How regressive we want our politicians to be is our prerogative. When it comes to women’s empowerment, we hear a lot of talk but the ground reality remains bleak. That is why no political dispensation really came out and said anything about the khap panchayats and their unconstitutional diktats against women. Political parties think that men and women who do not want change — or women’s empowerment, liberation, equality, call it what you will — are in the majority.

Subramanian Swamy, the maverick with severe foot in the mouth disease, has said of Rajiv Gandhi’s daughter, Priyanka Gandhi: “She is very unpopular. She drinks too much alcohol and she has a bad name”. The line of thought is predictable and blatant — women who drink too much are bad. Luckily, he has not said they deserve the death penalty.

Lest anyone think we are talking about an ‘us versus them, urban versus rural, India versus Bharat, religious versus secular’ problem here, let us look at the defence of an urban, urbane man accused of rape.
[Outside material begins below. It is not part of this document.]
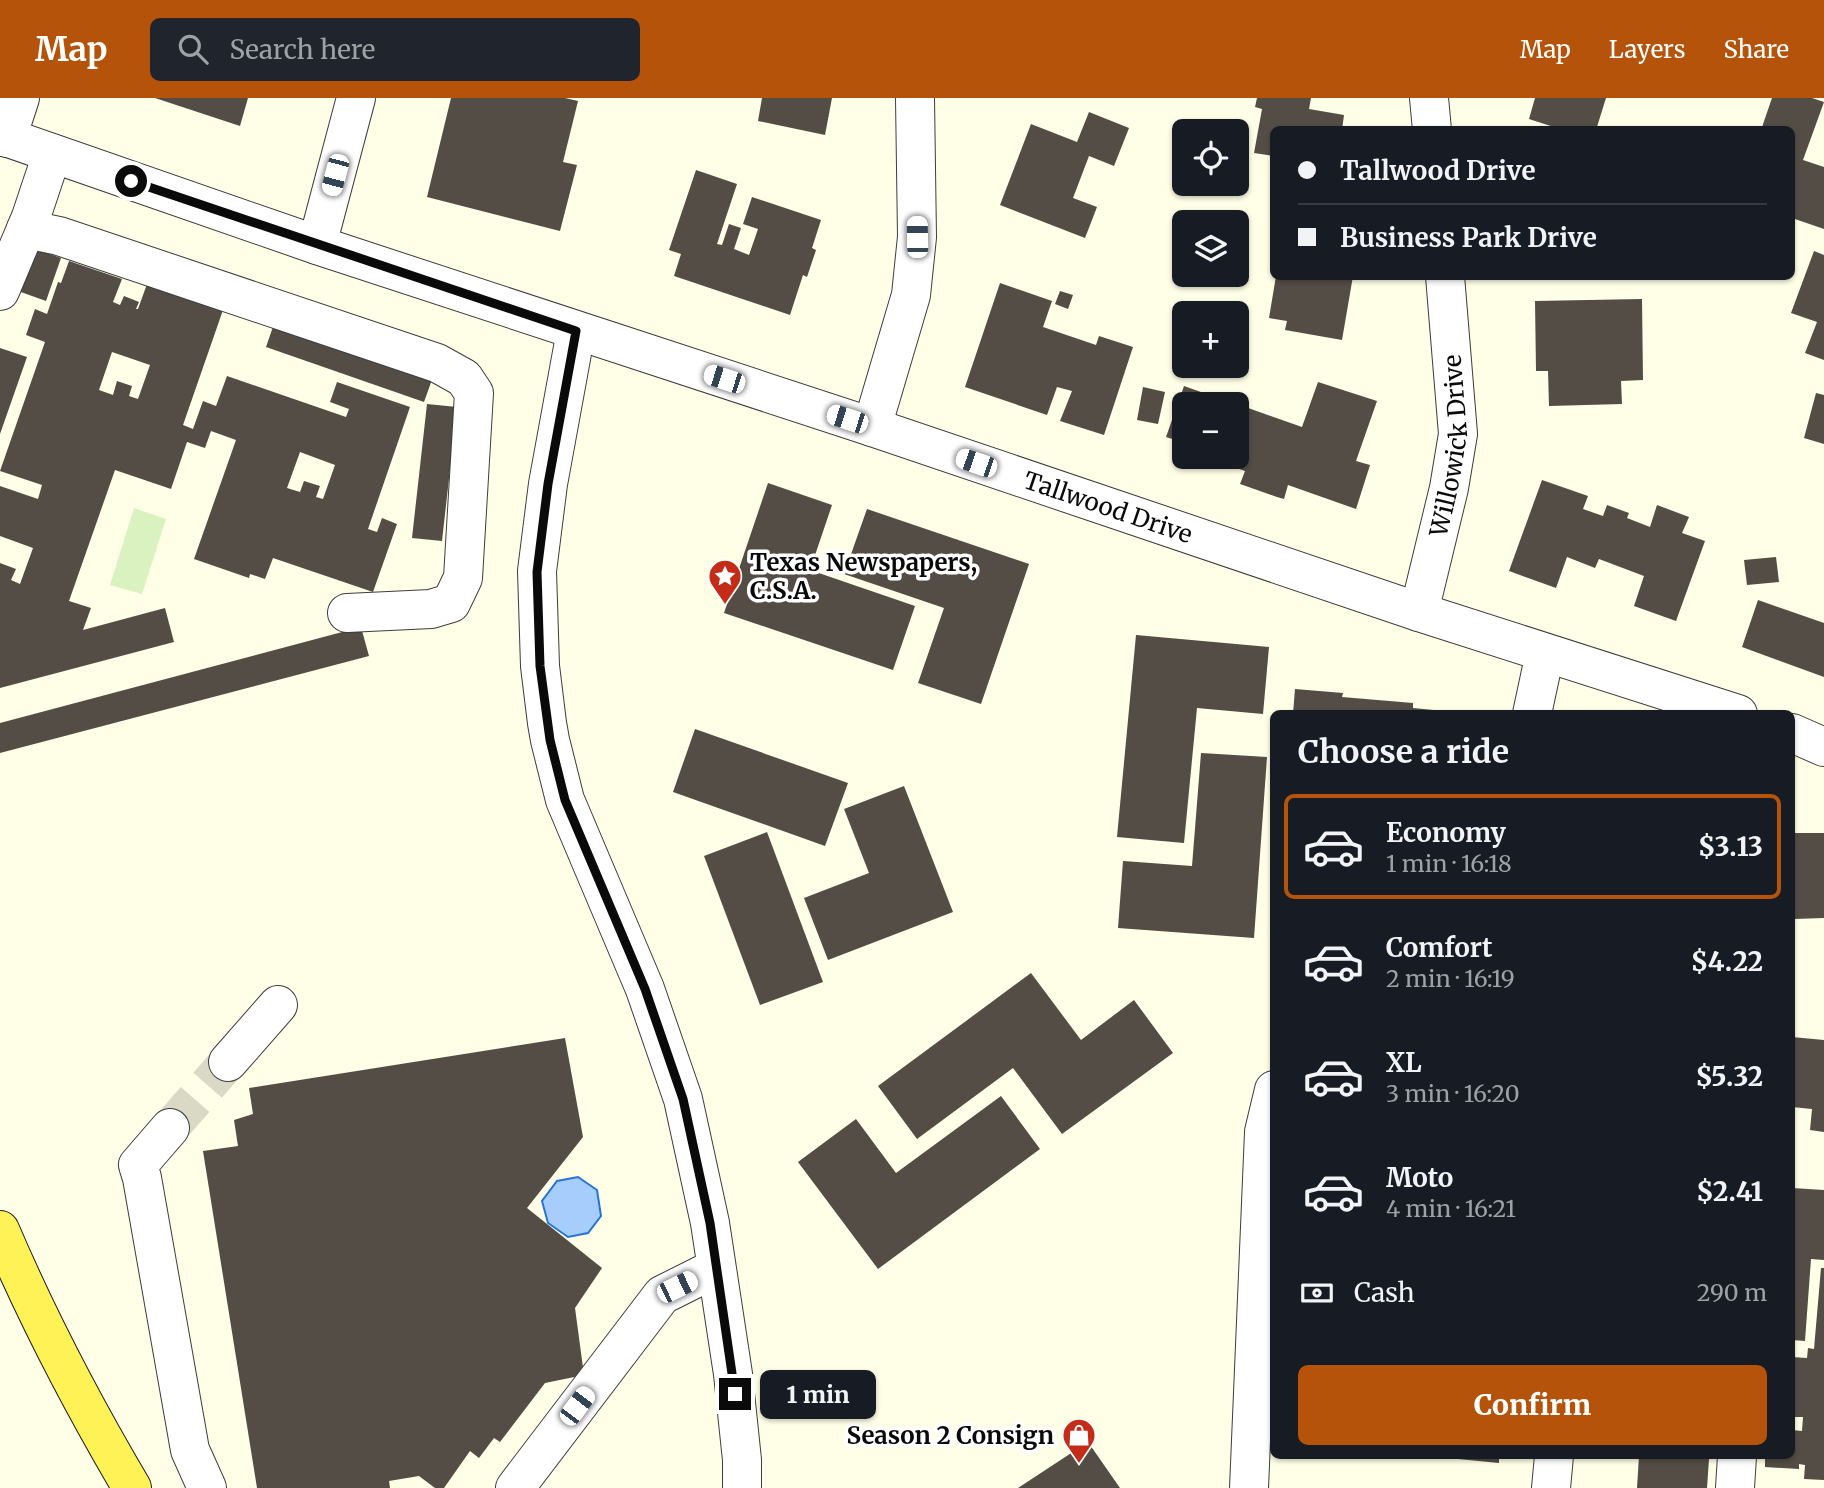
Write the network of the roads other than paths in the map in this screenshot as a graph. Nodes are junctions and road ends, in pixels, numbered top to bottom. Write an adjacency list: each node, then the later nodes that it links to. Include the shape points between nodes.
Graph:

Tarun Tejpal and his team have done everything they can so far to discredit his accuser’s testimony based on the fact that she goes to parties, drinks, is a ‘modern’ woman and so on. The implication is obvious here as well — such women cannot complain that they have been sexually assaulted. This is patriarchy in capital letters, plain and simple.
There’s that old chestnut that is frequently pulled out at times like this about women being women’s worst enemies.

It is true to the extent that women are also guilty of falling into the patriarchy trap. But it is also true that not all men buy the patriarchy argument and many dislike the way patriarchy slots them into pigeon holes.

Funnily enough, it is not hard to break free. All you have to do is look at the Constitution of India. And put patriarchy in its place. In a museum.